Así, el mandatario local explicó que el golpe recibido por el religioso, “no fue con arma, sino con el puño”.
“También confirmamos que no tiene fractura de nariz, todo parece que fue un golpe con la mano, a puño cerrado, derivado de un incidente de tránsito. Y tampoco está confirmado que la persona que golpeó al sacerdote haya ido armada o quién fue”, declaró.
Además, el gobernador expuso que la versión de Calvillo fue que iba entrando al municipio de Queréndaro por la parte oriente. Y que “alguien que estaba armado lo agredió: alto, moreno, él interpretó que era un sicario y esa fue la primera declaración que salió en algunos medios de comunicación”.
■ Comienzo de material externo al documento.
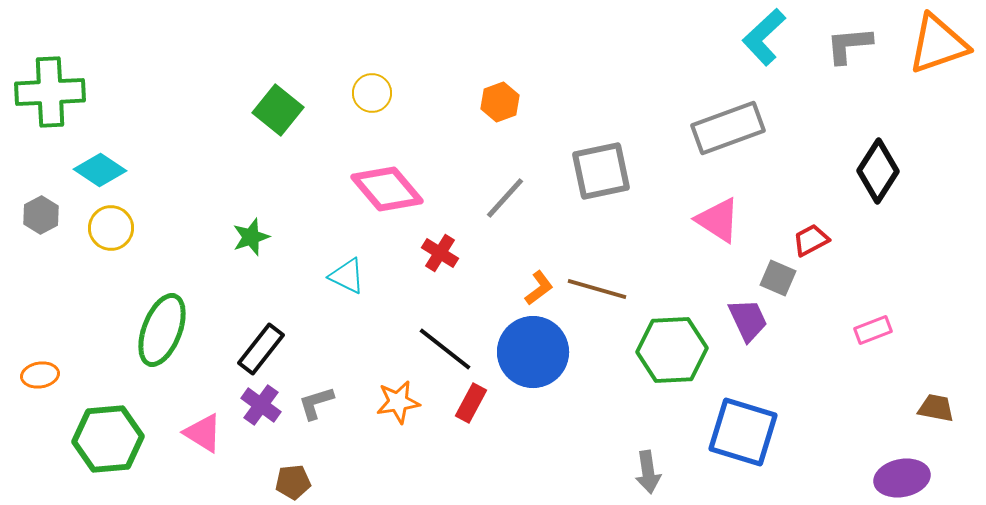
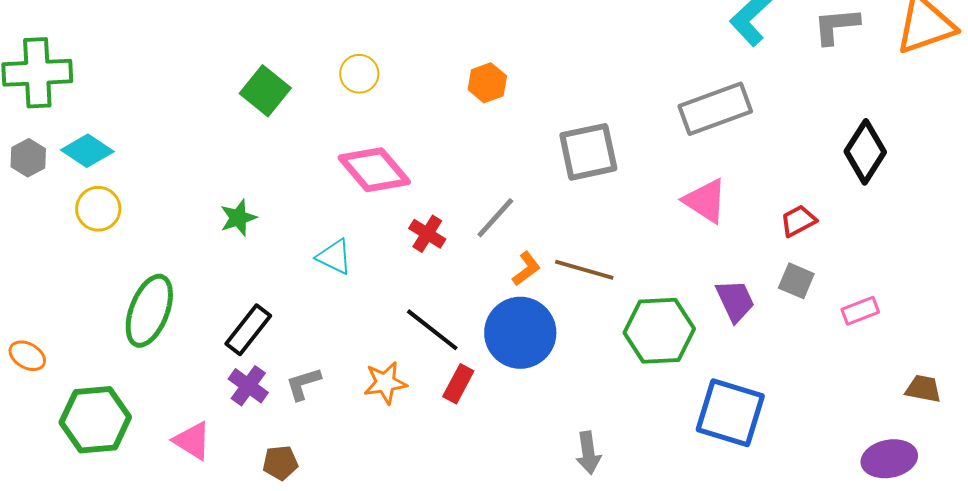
gray line: (505, 198) -> (495, 218), moved
gray hexagon: (41, 215) -> (28, 158), moved
gray square: (778, 278) -> (796, 281), moved
orange ellipse: (40, 375) -> (27, 356), turned 39
pink triangle: (203, 433) -> (192, 441), moved
gray arrow: (648, 472) -> (588, 453), moved

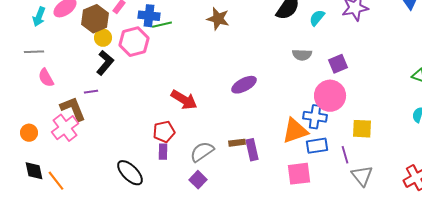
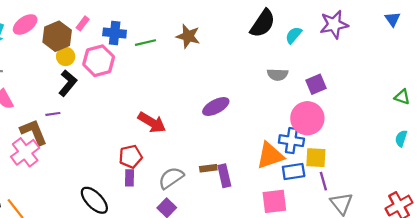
green line: (162, 25) -> (145, 43), moved
yellow square: (362, 129) -> (316, 158), moved

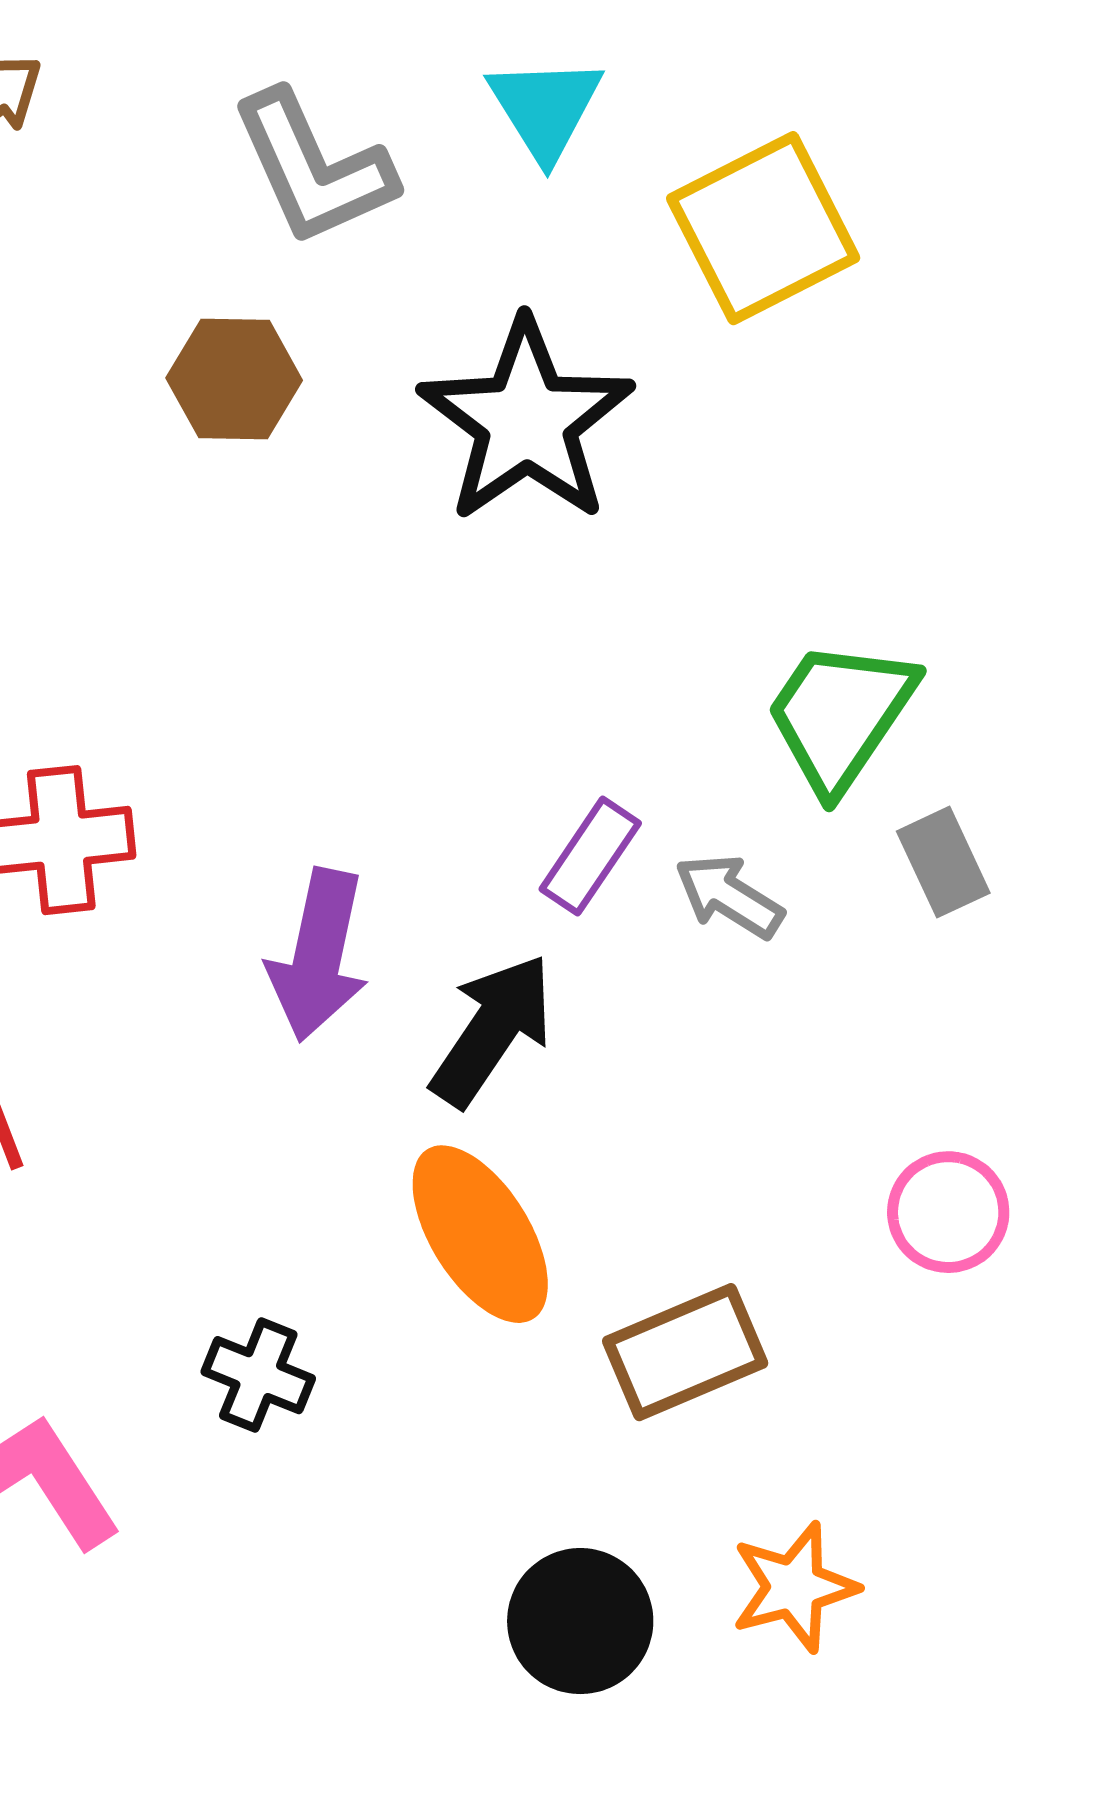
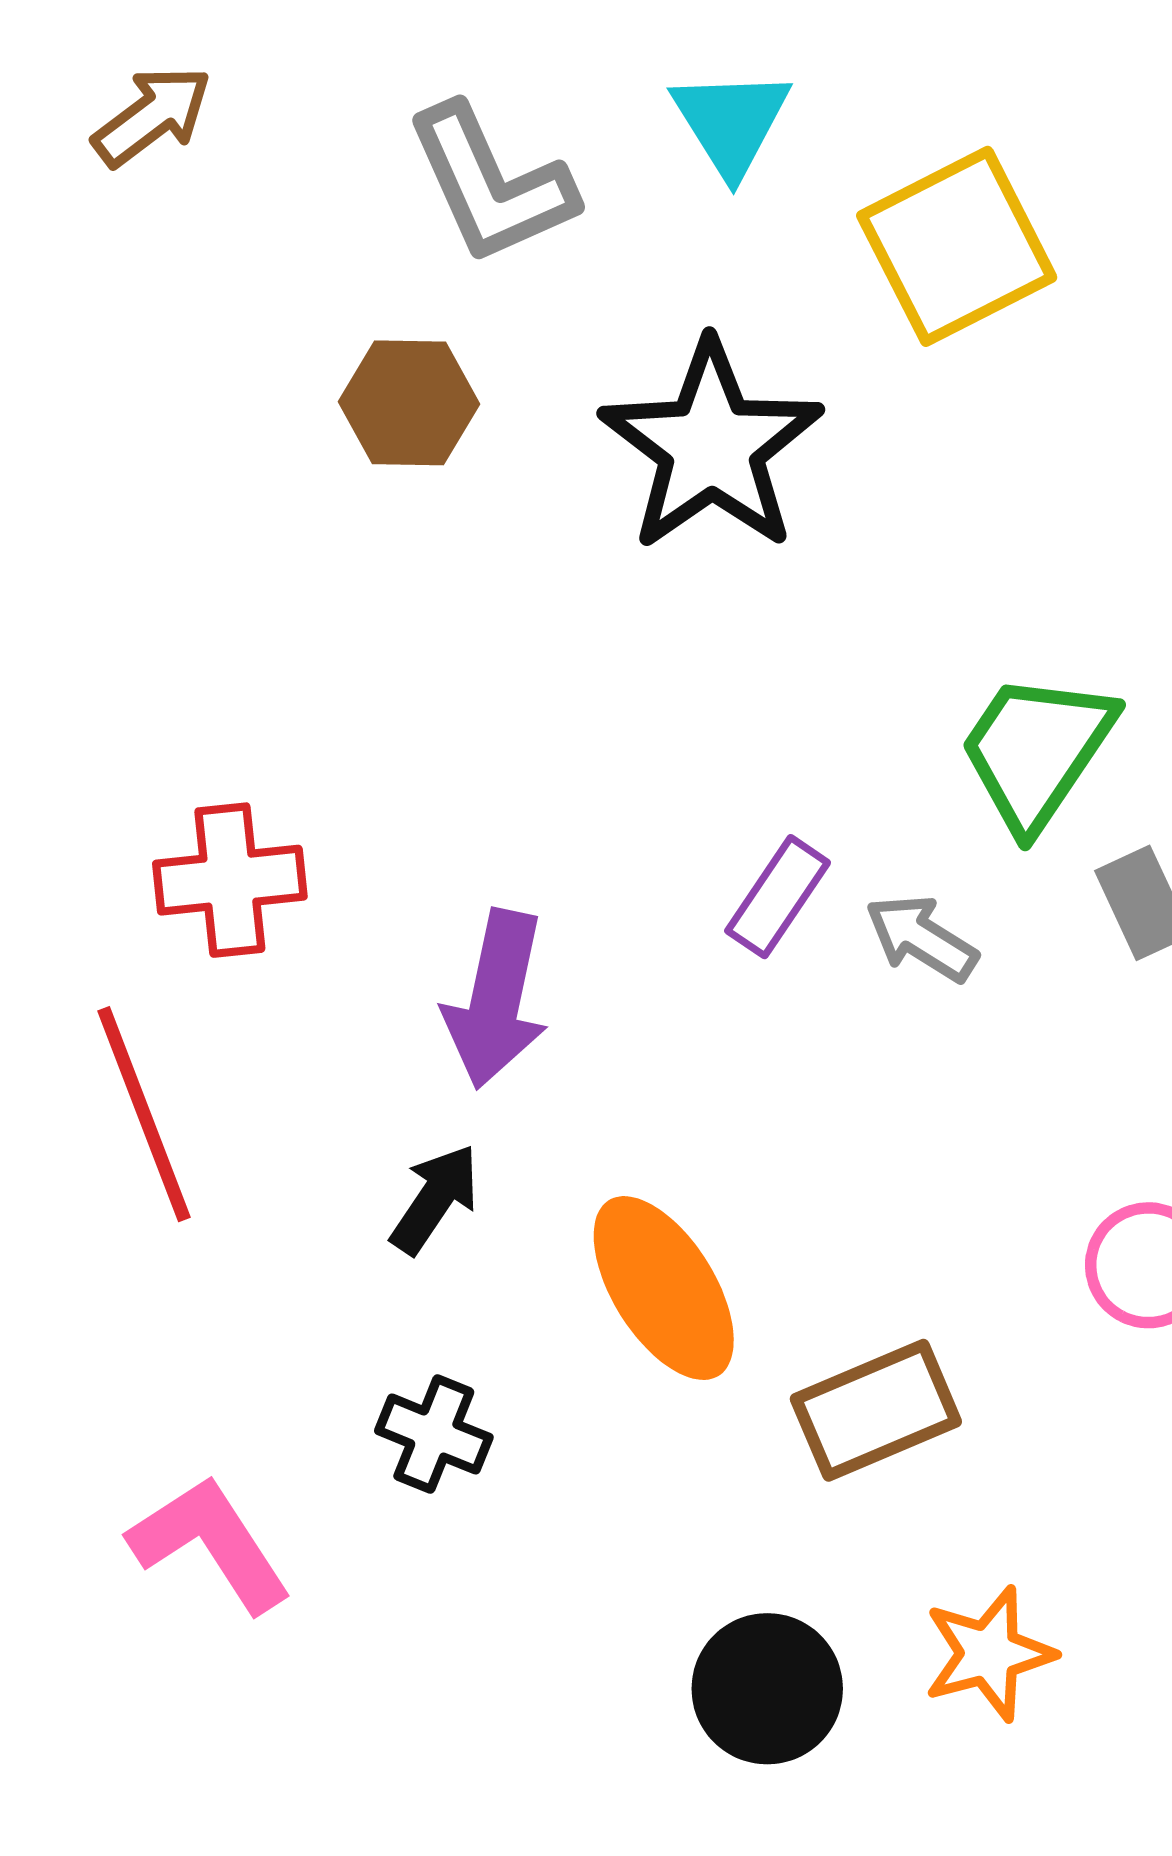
black arrow: (492, 1030) -> (435, 1199), moved, size x0.7

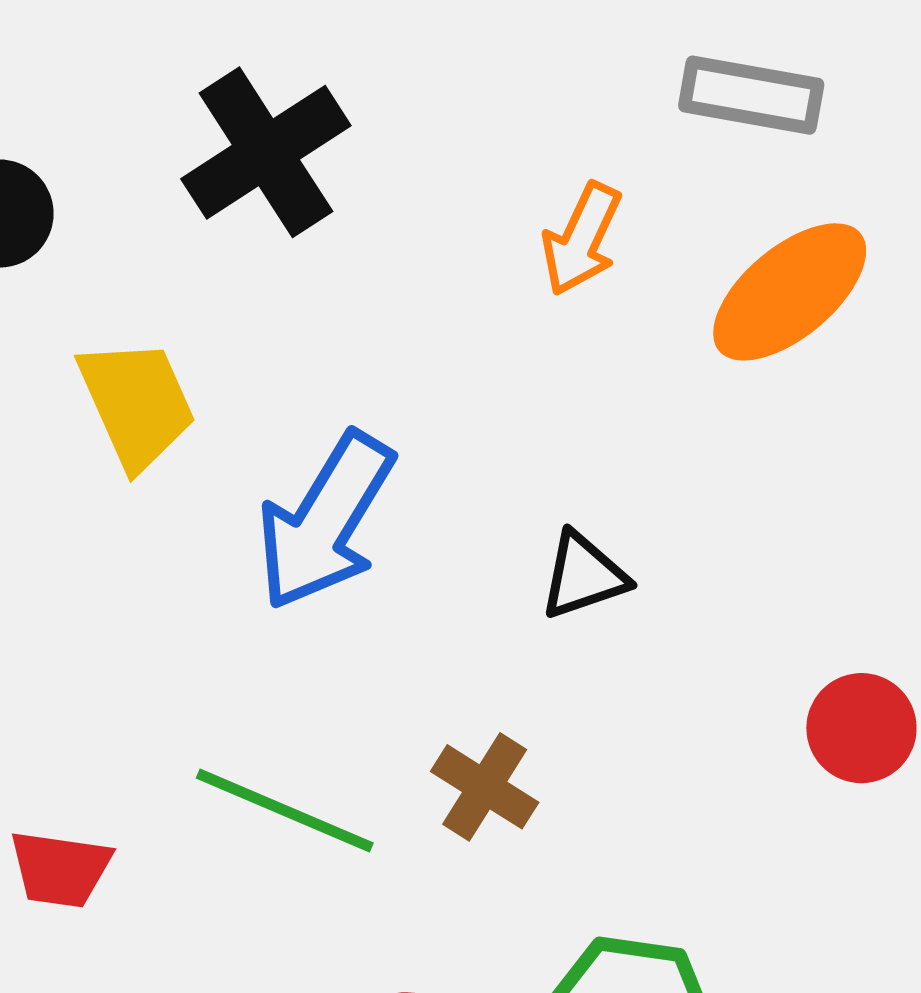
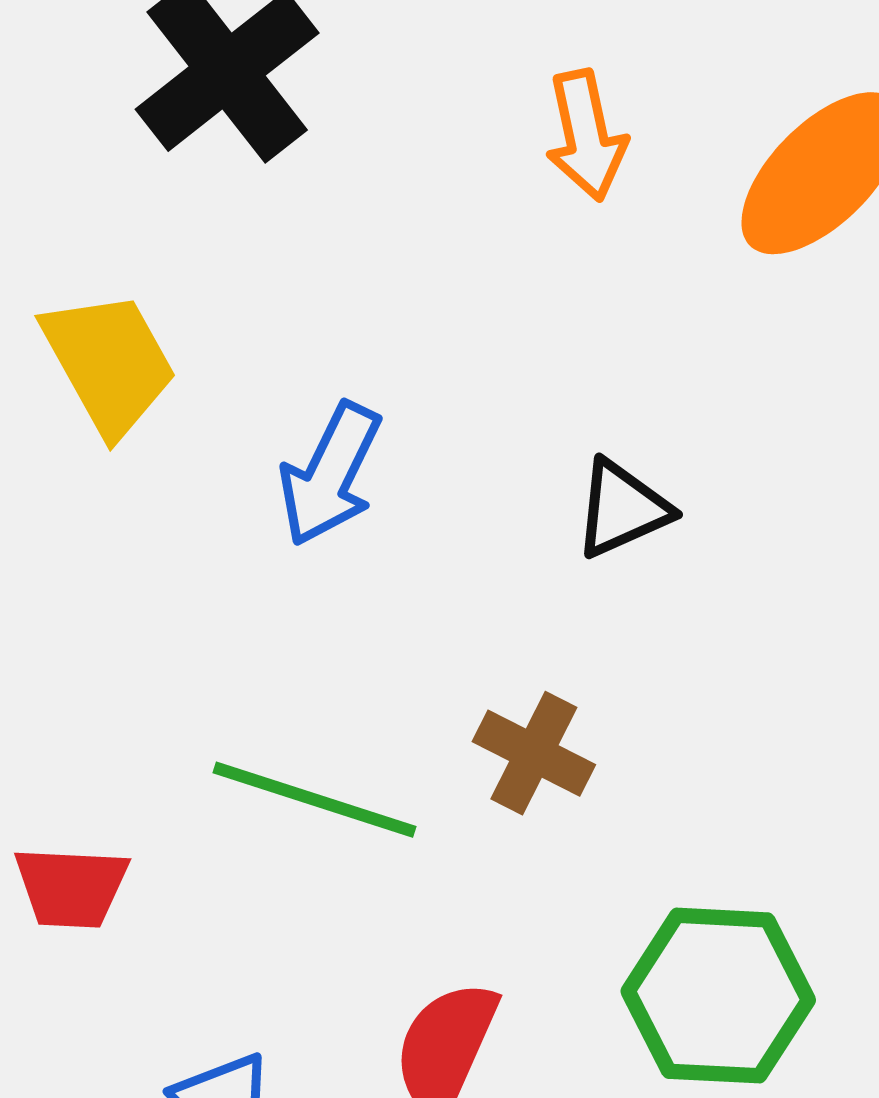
orange arrow: (582, 239) -> (586, 135), turned -32
blue arrow: (325, 521) -> (330, 474), size x0.7

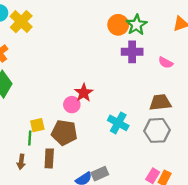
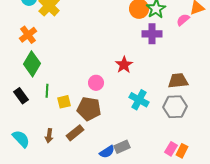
pink semicircle: (166, 63) -> (183, 20), moved, turned 112
red star: (84, 93) -> (124, 65), moved
green line: (30, 138) -> (47, 91), moved
brown rectangle: (49, 158) -> (75, 133), turned 48

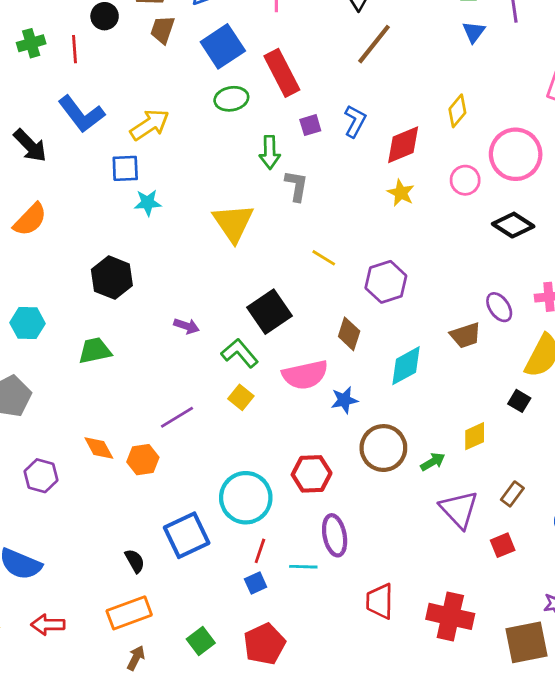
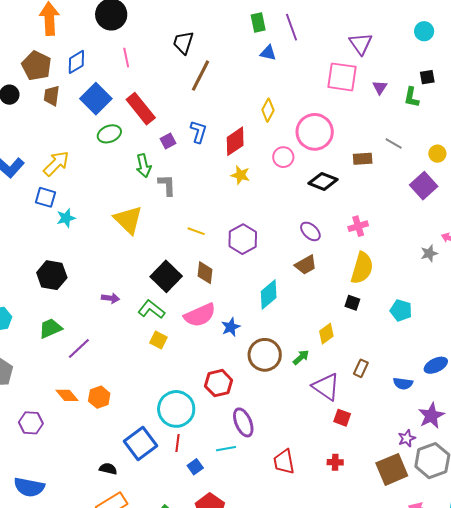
blue triangle: (474, 32) -> (268, 53), turned -42
blue square: (125, 168) -> (45, 197), turned 30
purple ellipse: (499, 307) -> (310, 231), moved
brown diamond: (349, 334) -> (205, 273), moved
purple line: (177, 417) -> (79, 348), moved
red square: (503, 545) -> (342, 418), moved, turned -36
red line: (260, 551) -> (178, 443), moved
black semicircle: (135, 561) -> (108, 469), turned -36
red cross: (450, 616) -> (335, 462), size x0.5

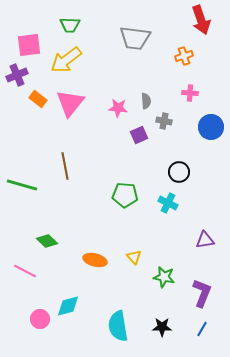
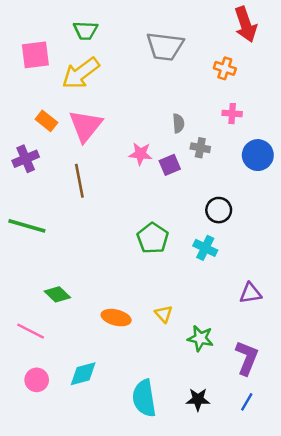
orange cross: (184, 56) -> (225, 68), turned 36
purple cross: (17, 75) -> (26, 159), moved
pink star: (118, 108) -> (140, 154), moved
brown line: (65, 166) -> (79, 181), moved
green pentagon: (125, 195) -> (153, 238), turned 30
pink circle: (40, 319) -> (37, 380), moved

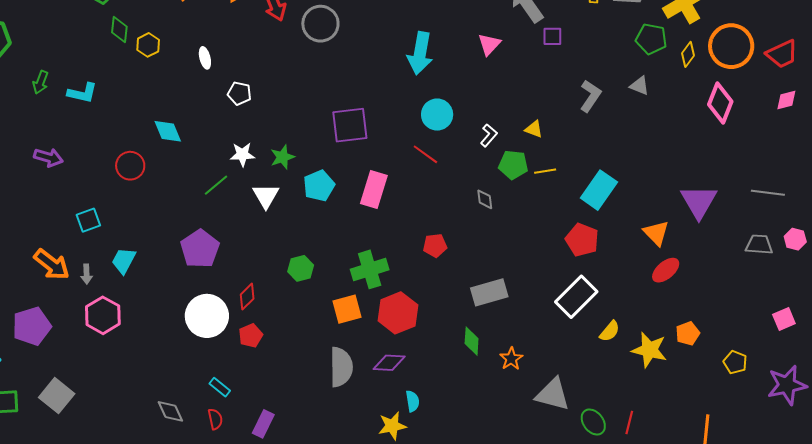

Sin embargo, “nos damos cuenta de que otros indicios señalan que hubo un incidente de tránsito. Que él iba manejando su vehículo y atropelló a un perro, un incidente de tránsito. Esta persona al parecer se acercó a reclamarle el tema de animal atropellado y no sabemos más allá de que la persona lo golpeó”.
Ramírez Bedolla indicó que lo acontecido al religioso “se hizo un tema mediático nacional (…), como queriendo espejear lo ocurrido desafortunadamente con los asesinatos de los dos sacerdotes jesuitas en Chihuahua y, al parecer, los indicios concretos que tenemos es que fue un incidente de tránsito”.